早稲田大の工藤(右)とのラスト勝負は、わずかに及ばず(撮影・藤井みさ)

目標達成の喜びと悔しさだったら、どっちの感情が大きいですか、と尋ねると、間髪入れずに「悔しさですね」と返ってきた。一方で、手応えも口にした。「力がついてきたかなという部分もあるので、これから弱いところを改善していけば、まだまだ行けるんじゃないかなとも思いました」

春から上級生「上の代に甘えていられない」

不本意な結果に終わってしまった箱根駅伝から2カ月あまり。新チームはまずミーティングの時間を増やして、一人ひとりの考えを共有することから始めた。「4年生の代が強いと言われていた中で、勝ちたかったですけど、勝てなかった。チーム全体として何が足りなかったのかを話し合いました」。一つの結論が、競技以外のところでも細部にこだわって、小さなミスをしないこと。「体調不良者を出してしまったというのは、それまでの過程で細かいミスがあったから。たとえ競技以外でも、競技につながる部分は必ずあると思うんです」と白川は言う。

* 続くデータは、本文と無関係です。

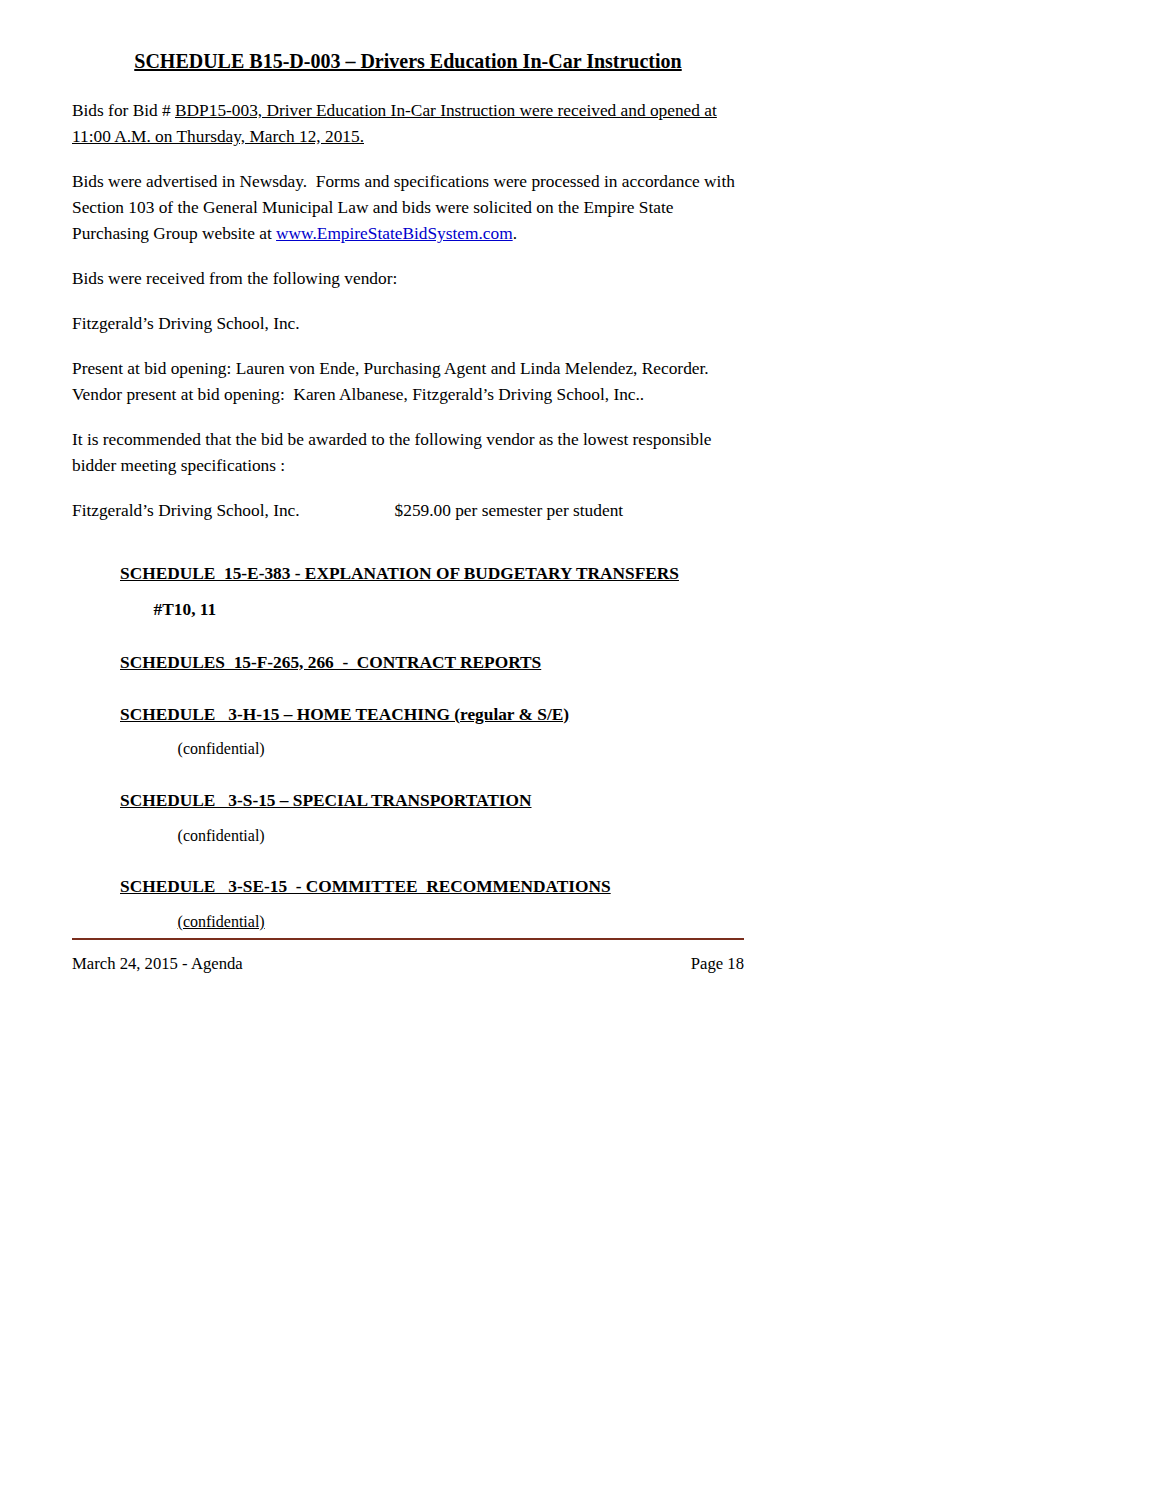SCHEDULE B15-D-003 – Drivers Education In-Car Instruction
Bids for Bid # BDP15-003, Driver Education In-Car Instruction were received and opened at 11:00 A.M. on Thursday, March 12, 2015.
Bids were advertised in Newsday. Forms and specifications were processed in accordance with Section 103 of the General Municipal Law and bids were solicited on the Empire State Purchasing Group website at www.EmpireStateBidSystem.com.
Bids were received from the following vendor:
Fitzgerald’s Driving School, Inc.
Present at bid opening: Lauren von Ende, Purchasing Agent and Linda Melendez, Recorder.
Vendor present at bid opening: Karen Albanese, Fitzgerald’s Driving School, Inc..
It is recommended that the bid be awarded to the following vendor as the lowest responsible bidder meeting specifications :
Fitzgerald’s Driving School, Inc.
$259.00 per semester per student
SCHEDULE 15-E-383 - EXPLANATION OF BUDGETARY TRANSFERS
#T10, 11
SCHEDULES 15-F-265, 266 - CONTRACT REPORTS
SCHEDULE 3-H-15 – HOME TEACHING (regular & S/E)
(confidential)
SCHEDULE 3-S-15 – SPECIAL TRANSPORTATION
(confidential)
SCHEDULE 3-SE-15 - COMMITTEE RECOMMENDATIONS
(confidential)
March 24, 2015 - Agenda Page 18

強力な4年生が抜け、白川たちの世代も春から上級生となる。同学年には今年の箱根で7区区間賞の吉居駿恭(2年、仙台育英)や5000mで13分39秒85の自己ベストを持つスピードランナー溜池一太(2年、洛南)といった力のある選手たちがいる。白川は「僕らも今年から3年生になり、『もう上の代に甘えていられない』というところがあります。(春からの)4年生を助けていかないといけない、という気持ちがあるので、少しでもチームを引っ張っていけるようにしたいです」。昨シーズンの主将を務めた湯浅の姿を理想に、「どこで走っても上位でまとめられる選手になりたい」と力を込める。

秋の箱根駅伝予選会に向けて弾みをつけた(撮影・井上翔太)

秋の箱根予選会を確実に突破するため、チームは例年よりもハーフマラソンに比重を置いて取り組む。箱根で悔しすぎる思いをしてから、その後の取り組みに間違いはない。今回の学生ハーフで白川が見せた走りは、それを証明しているようだった。